• ABOUT THIS EXERCISE: Please reproduce the records below word for word, leaving out the pictures.

• STORED DATA:
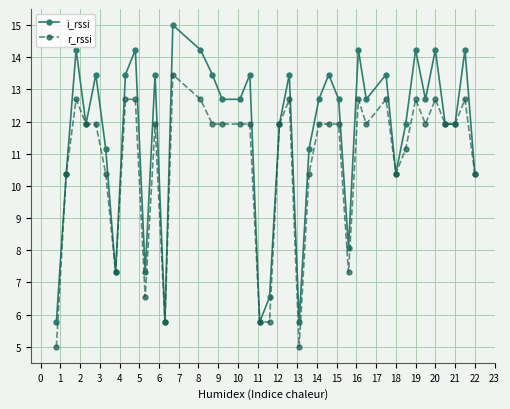

At how many categories does at least one series exceed 9?

32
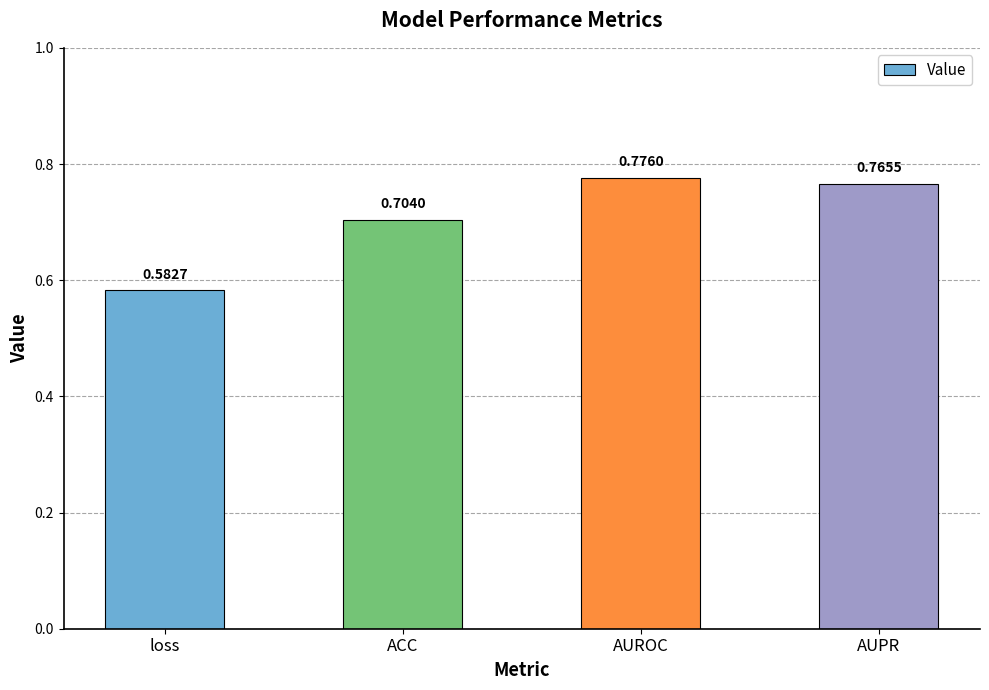

What is the sum of the values at AUROC and loss?

1.4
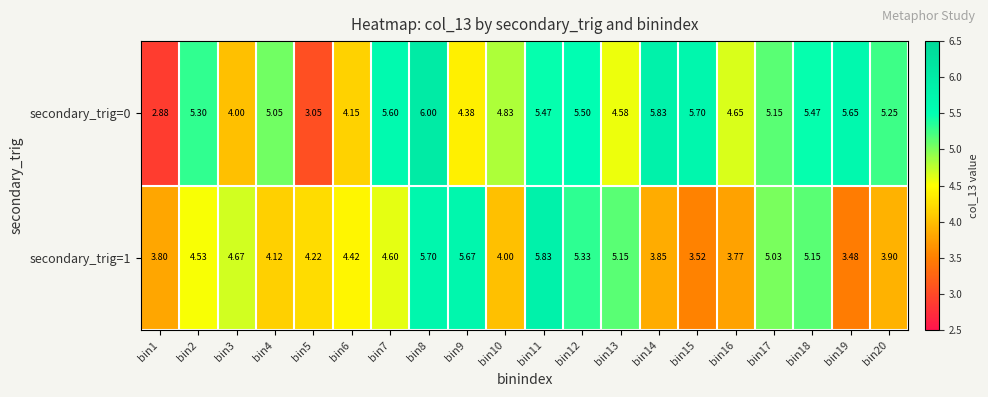

At how many categories does at least one series exceed 5?

14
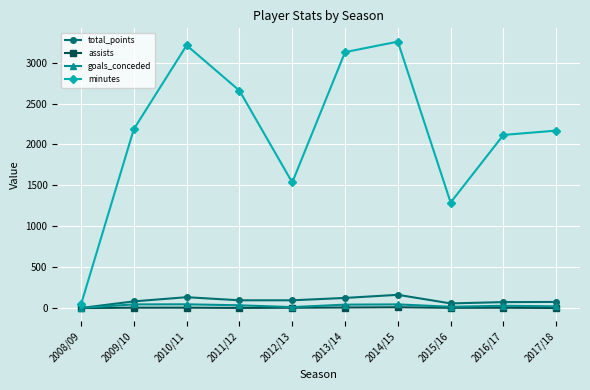

Count the number of data series in this chart.

4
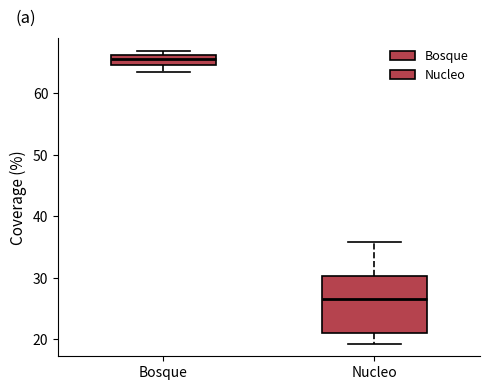

Where does the lower whisker of the box for Nucleo end on the y-axis? The values are not printed on the chart, so give them approximately, as read against the axis.

19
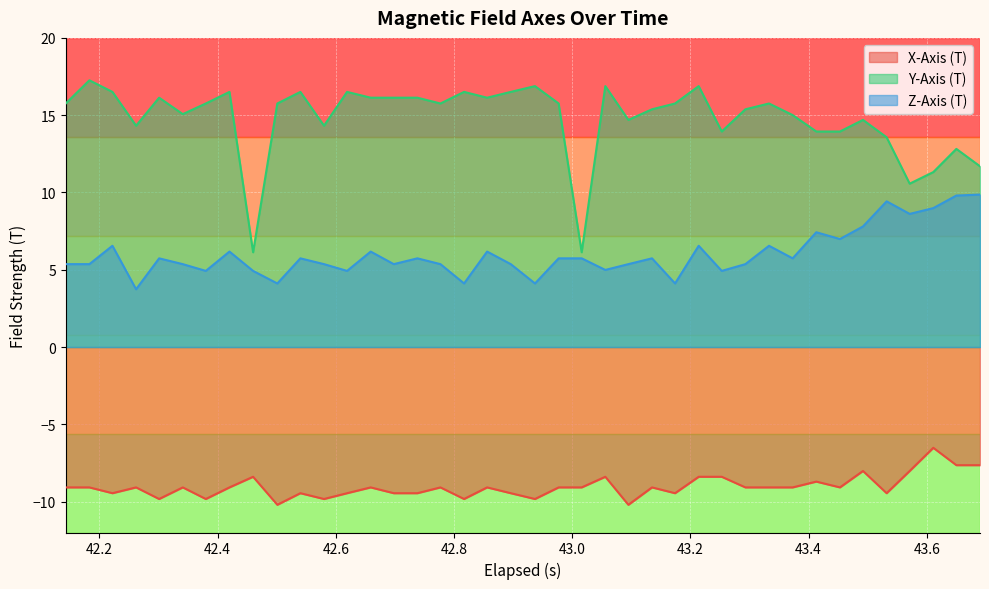

Which series has the largest total across all categories?

Y-Axis (T)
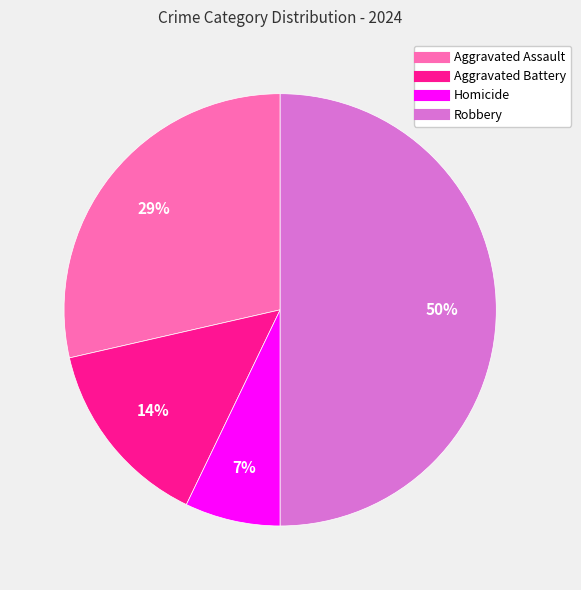

Is Aggravated Assault the majority of the pie?

No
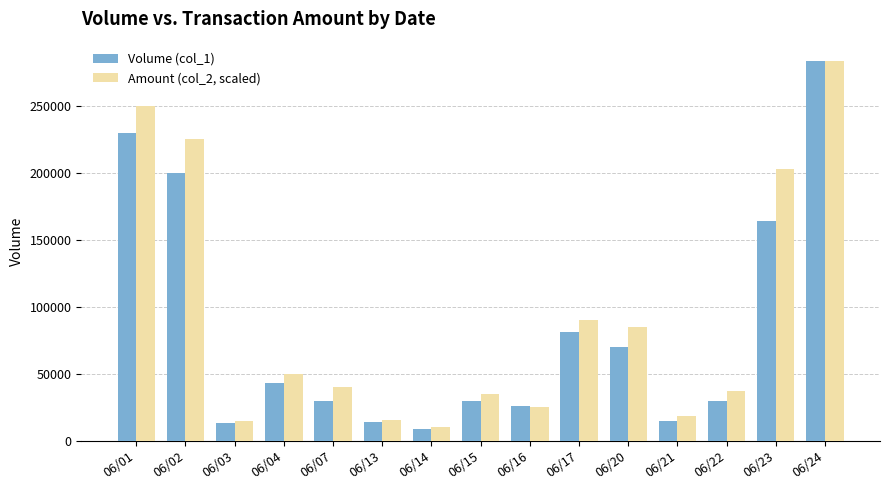

Between 06/15 and 06/16, which series saw the biggest shift?

Amount (col_2, scaled)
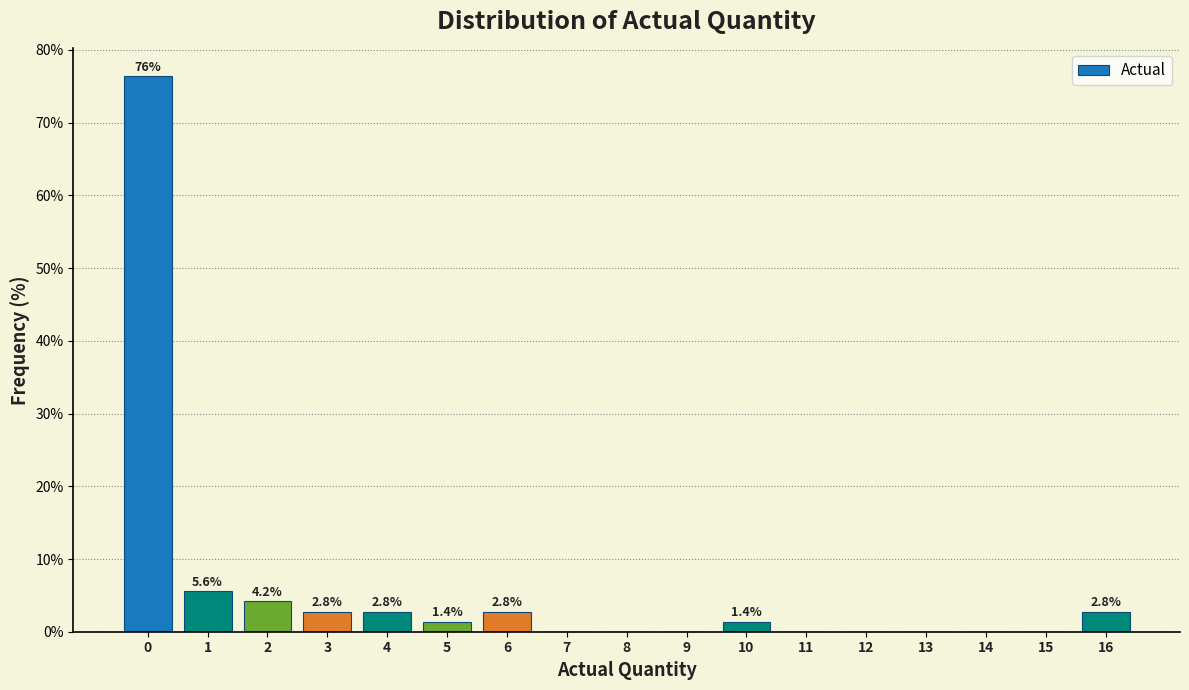

Reading left to right, list all the values displayed in this chart.

0=76.4	1=5.6	2=4.2	3=2.8	4=2.8	5=1.4	6=2.8	7=0.0	8=0.0	9=0.0	10=1.4	11=0.0	12=0.0	13=0.0	14=0.0	15=0.0	16=2.8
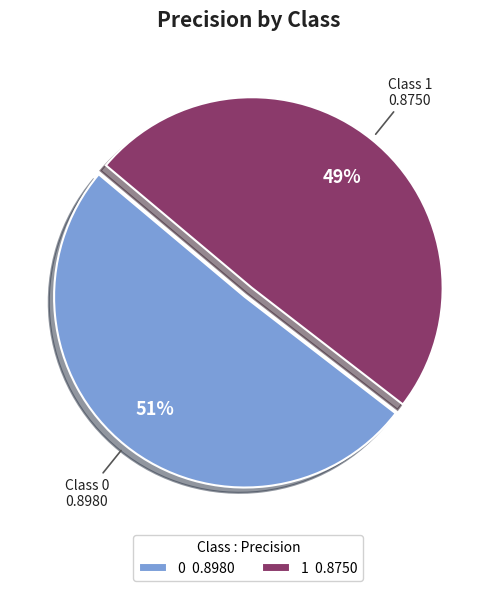

Is it true that 1 is 49% of the pie?

True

• EXPECTED ANSWER:
At how many categories does at least one series exceed 9?

32

What is the sum of the values at AUROC and loss?

1.4

At how many categories does at least one series exceed 5?

14

Count the number of data series in this chart.

4

Where does the lower whisker of the box for Nucleo end on the y-axis? The values are not printed on the chart, so give them approximately, as read against the axis.

19

Which series has the largest total across all categories?

Y-Axis (T)

Is Aggravated Assault the majority of the pie?

No

Between 06/15 and 06/16, which series saw the biggest shift?

Amount (col_2, scaled)

Reading left to right, list all the values displayed in this chart.

0=76.4	1=5.6	2=4.2	3=2.8	4=2.8	5=1.4	6=2.8	7=0.0	8=0.0	9=0.0	10=1.4	11=0.0	12=0.0	13=0.0	14=0.0	15=0.0	16=2.8

Is it true that 1 is 49% of the pie?

True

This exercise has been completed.